Australia Day

By eight o’clock in the morning there were already people in the park. They were stretching out on their towels and marking out space. They were competing with each other, but keeping it civil, smiling a lot, and occasionally singing “Waltzing Matilda” and “Advance Australia Fair”.

Beach balls were inflated and tossed, rebounding off unsuspecting heads, disturbing the reading of the private, and provoking the competitive to more assertive forms of expression with backyard cricket bats and novelty fly swats, and the increased volume of portable stereos playing only Australian hits from the 70s, 80s and 90s.

By mid-morning the annual ferry race had been run and won, trailing gaudy streamers into the harbour, and entrepreneurs had set themselves up at strategic locations to sell overpriced hotdogs, and water in bottles, and Australian flags.

It was Australia Day and the sun was out.

Already some shirtless men were looking pink, and the proliferation of bikinis suggested that the sun smart message had not been entirely embraced. Skin was smeared with product, certainly, but in some cases this product seemed designed to intensify the rays rather than reduce their impact. Sunglasses and hats were worn, though, and the cork hat was also evident in quite a few places.

In the park it was an elaborate form of waiting. Waiting for something to happen. There had been talk of fireworks later, in the evening, when it was dark, but in the meantime there were jazz bands playing – no-one knew where from – and tall ships on the harbour, and vodka smuggled in with bottles of soft drink, but this was a secret and the police weren’t supposed to know.

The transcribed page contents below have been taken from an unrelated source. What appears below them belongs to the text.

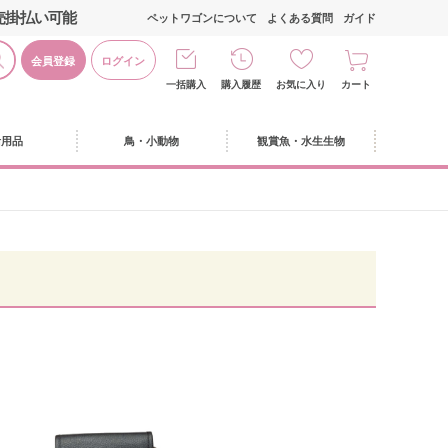
売掛払い可能
ペットワゴンについて
よくある質問
ガイド
会員登録
ログイン
一括購入
購入履歴
お気に入り
カート
活用品
鳥・小動物
観賞魚・水生生物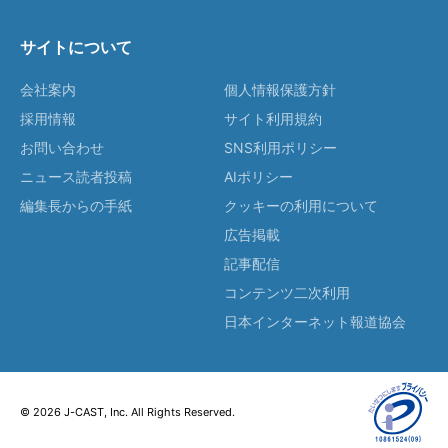
サイトについて
会社案内
個人情報保護方針
採用情報
サイト利用規約
お問い合わせ
SNS利用ポリシー
ニュース読者投稿
AIポリシー
編集長からの手紙
クッキーの利用について
広告掲載
記事配信
コンテンツ二次利用
日本インターネット報道協会
© 2026 J-CAST, Inc. All Rights Reserved.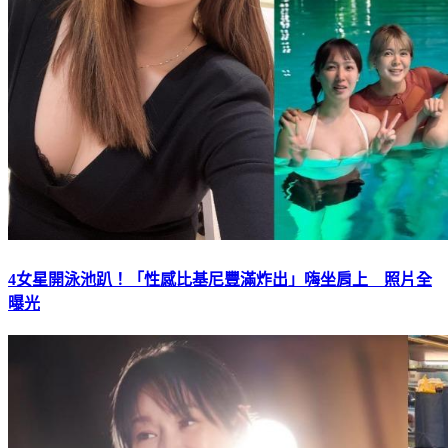
4女星開泳池趴！「性感比基尼豐滿炸出」嗨坐肩上 照片全
曝光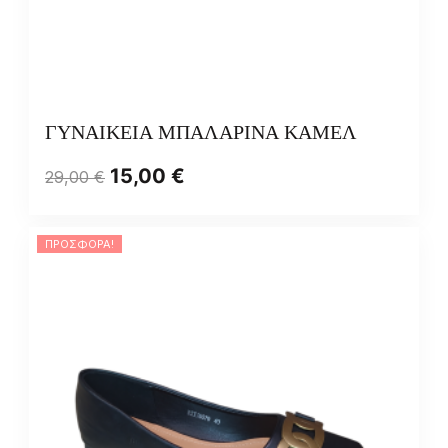
ΓΥΝΑΙΚΕΙΑ ΜΠΑΛΑΡΙΝΑ ΚΑΜΕΛ
15,00
€
29,00
€
ΠΡΟΣΦΟΡΆ!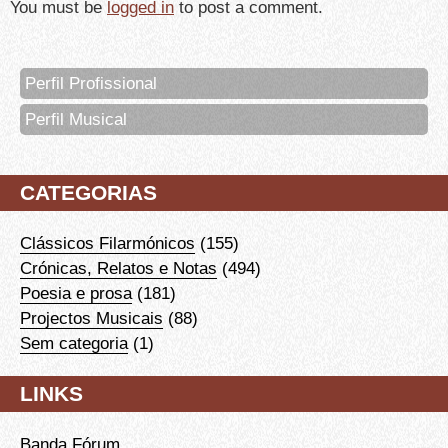
You must be
logged in
to post a comment.
Perfil Profissional
Perfil Musical
CATEGORIAS
Clássicos Filarmónicos
(155)
Crónicas, Relatos e Notas
(494)
Poesia e prosa
(181)
Projectos Musicais
(88)
Sem categoria
(1)
LINKS
Banda Fórum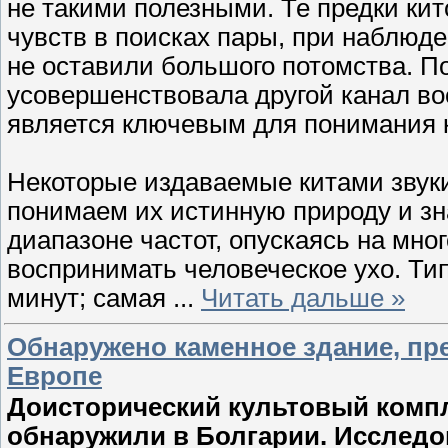
не такими полезными. Те предки кит
чувств в поисках пары, при наблюд
не оставили большого потомства. П
усовершенствовала другой канал во
является ключевым для понимания к
Некоторые издаваемые китами звук
понимаем их истинную природу и з
диапазоне частот, опускаясь на мно
воспринимать человеческое ухо. Ти
минут; самая
...
Читать дальше »
Обнаружено каменное здание, пре
Европе
Доисторический культовый компл
обнаружили в Болгарии. Исследо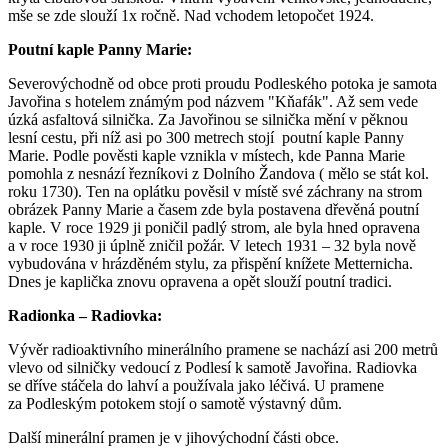
mše se zde slouží 1x ročně. Nad vchodem letopočet 1924.
Poutní kaple Panny Marie:
Severovýchodně od obce proti proudu Podleského potoka je samota
Javořina s hotelem známým pod názvem "Kňafák". Až sem vede
úzká asfaltová silnička. Za Javořinou se silnička mění v pěknou
lesní cestu, při níž asi po 300 metrech stojí poutní kaple Panny
Marie. Podle pověsti kaple vznikla v místech, kde Panna Marie
pomohla z nesnází řezníkovi z Dolního Žandova ( mělo se stát kol.
roku 1730). Ten na oplátku pověsil v místě své záchrany na strom
obrázek Panny Marie a časem zde byla postavena dřevěná poutní
kaple. V roce 1929 ji poničil padlý strom, ale byla hned opravena
a v roce 1930 ji úplně zničil požár. V letech 1931 – 32 byla nově
vybudována v hrázděném stylu, za přispění knížete Metternicha.
Dnes je kaplička znovu opravena a opět slouží poutní tradici.
Radionka – Radiovka:
Vývěr radioaktivního minerálního pramene se nachází asi 200 metrů
vlevo od silničky vedoucí z Podlesí k samotě Javořina. Radiovka
se dříve stáčela do lahví a používala jako léčivá. U pramene
za Podleským potokem stojí o samotě výstavný dům.
Další minerální pramen je v jihovýchodní části obce.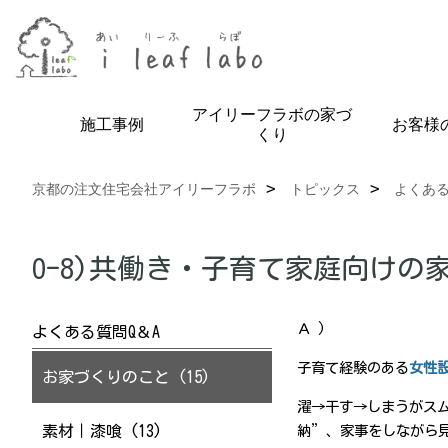
アイリーフラボの家づ
施工事例
お客様
くり
京都の注文住宅会社アイリーフラボ
トピックス
よくある
O-8)共働き・子育て家庭向け
Ａ )
よくある質問Q＆A
子育て経験のある
女性
お家づくりのこと (15)
濯→干す→しまうがス
素材｜漆喰 (13)
納”、家事をしながら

In another park a few kilometres away a group of teenagers reclined on their bikes. They were bored and also drinking from a soft drink bottle. They threw rocks idly, at nothing in particular, and discussed going down to the dam. One of them shaped a short length of garden hose with his pocket knife.

On the other side of the park a group of people were setting up a barbeque and ten or more children played a chasing game while mothers supervised little ones and dads fiddled with tongs and stacks of bread. Many of the women wore a head scarf, and the teenagers on their bikes occasionally called out: “Fuckin’ curry munchers” or “Fuckin’ tea towel heads” – but those at the picnic were too far away and couldn’t hear.

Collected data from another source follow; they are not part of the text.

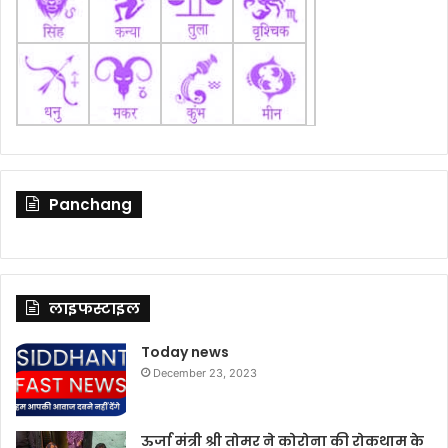
Panchang
लाइफस्टाइल
Today news
December 23, 2023
ऊर्जा मंत्री श्री तोमर ने कोरोना की रोकथाम के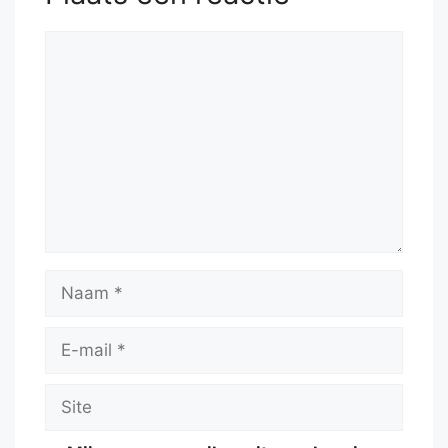
Reactie
Naam
E-
mail
Site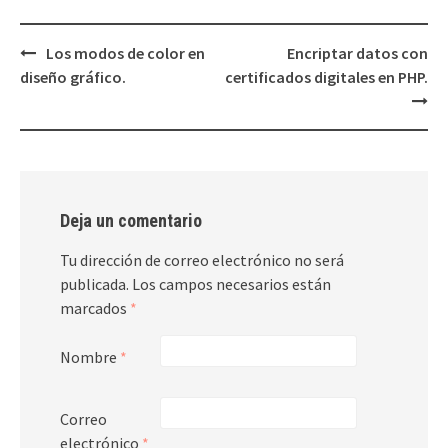
Los modos de color en
Encriptar datos con
Post
diseño gráfico.
certificados digitales en PHP.
navigation
Deja un comentario
Tu dirección de correo electrónico no será
publicada.
Los campos necesarios están
marcados
*
Nombre
*
Correo
electrónico
*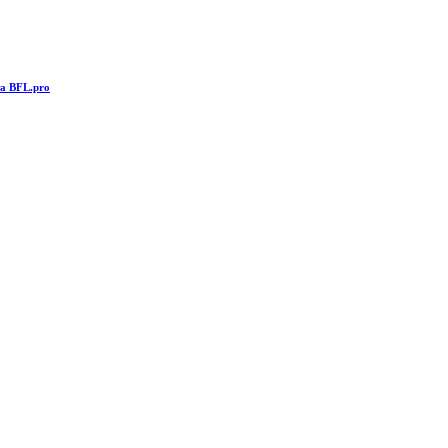
та BFL.pro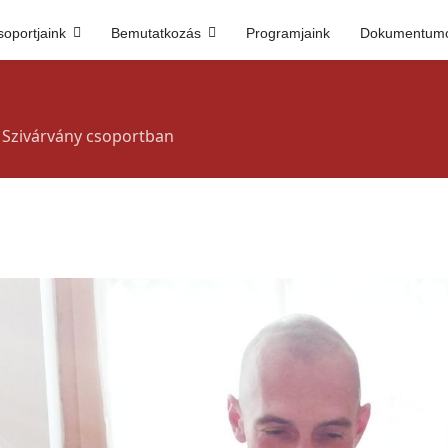
soportjaink
Bemutatkozás
Programjaink
Dokumentum
 Szivárvány csoportban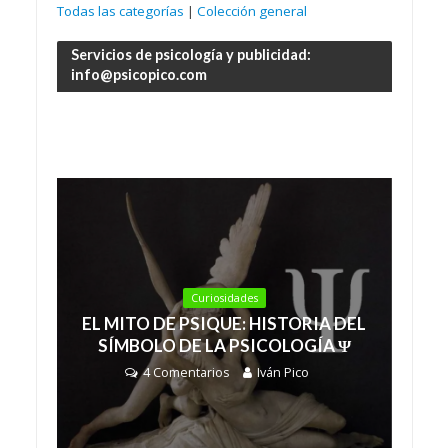
Todas las categorías
|
Colección general
Servicios de psicología y publicidad:
info@psicopico.com
Curiosidades
EL MITO DE PSIQUE: HISTORIA DEL
SÍMBOLO DE LA PSICOLOGÍA Ψ
4 Comentarios
Iván Pico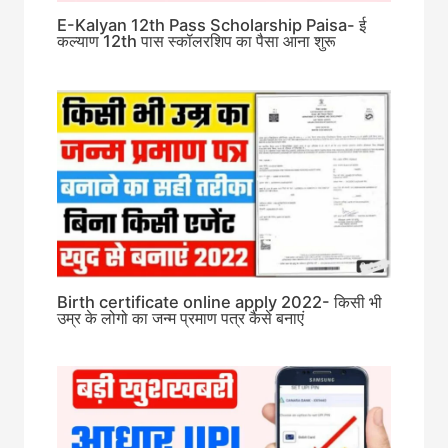
E-Kalyan 12th Pass Scholarship Paisa- ई
कल्याण 12th पास स्कॉलरशिप का पैसा आना शुरू
Birth certificate online apply 2022- किसी भी
उम्र के लोगो का जन्म प्रमाण पत्र कैसे बनाएं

After eating and more children’s games a game of cricket was organised, and kids were allowed to join in if they took it seriously. Women looked on from the shade of big umbrellas at picnic tables, occasionally laughing and pointing. They played all afternoon and didn’t notice the teenagers near the stormwater drain slope off after the change of innings.

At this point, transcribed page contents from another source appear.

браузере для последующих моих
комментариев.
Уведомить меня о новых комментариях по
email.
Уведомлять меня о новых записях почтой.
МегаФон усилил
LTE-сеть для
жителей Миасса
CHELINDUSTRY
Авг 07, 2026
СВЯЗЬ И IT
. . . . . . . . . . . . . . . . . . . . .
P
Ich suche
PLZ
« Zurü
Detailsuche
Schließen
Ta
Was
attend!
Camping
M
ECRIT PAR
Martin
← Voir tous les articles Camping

Down the street small boys and girls played under the hose in the front yard of a house which looked much like the other houses on the street. They screamed with delight as the sun lowered and they tumbled on the lawn. Aunties and uncles looked on, in their thongs, smoking their smokes and drinking their VB. Inside the house a grandmother sat on the couch with littlies on either side and on the rug at her feet, and they watched a Dora The Explorer DVD on the television.

At three o’clock one of the aunties came in and retrieved a pavlova from the kitchen and took it outside. She was followed by nieces and nephews and granny, and paper plates were handed out and plastic forks too, and they all ate a slice of cake and were satisfied.

Then one of the uncles opened the Bundy and the kitchen was searched for cups and glasses.



“Aussie! Aussie! Aussie! … Oi! Oi! Oi!” chanted the British backpackers at the edge of the harbour in the now crowded park. They could still hear jazz from somewhere.



Teenagers swung on ropes and crashed into the water at the dam.

“Go on, show us,” said one teenaged boy. The boys wore only shorts and the girls improvised swimming garb from what they were wearing. The girl in question didn’t seem keen. She didn’t feel ready, she said.

“You dumb slut,” said the boy, and the other girls laughed.



In the apartment at the top of the building friends arrived to see their friends and spend the evening with friends. Dad was handed a glass of chablis and the kids found cookies and Coke in the kitchen.

The cat stirred from his beanbag and then went back to sleep.

Soon all the kids were playing the Xbox while the adults looked out the wall of wide windows, with a glass of wine in one hand and a piece of unpasteurised cheese in the other, and they watched the fireworks and compared them to New Year’s Eve’s and agreed that these were more “honest” somehow, more for ordinary people on their national day.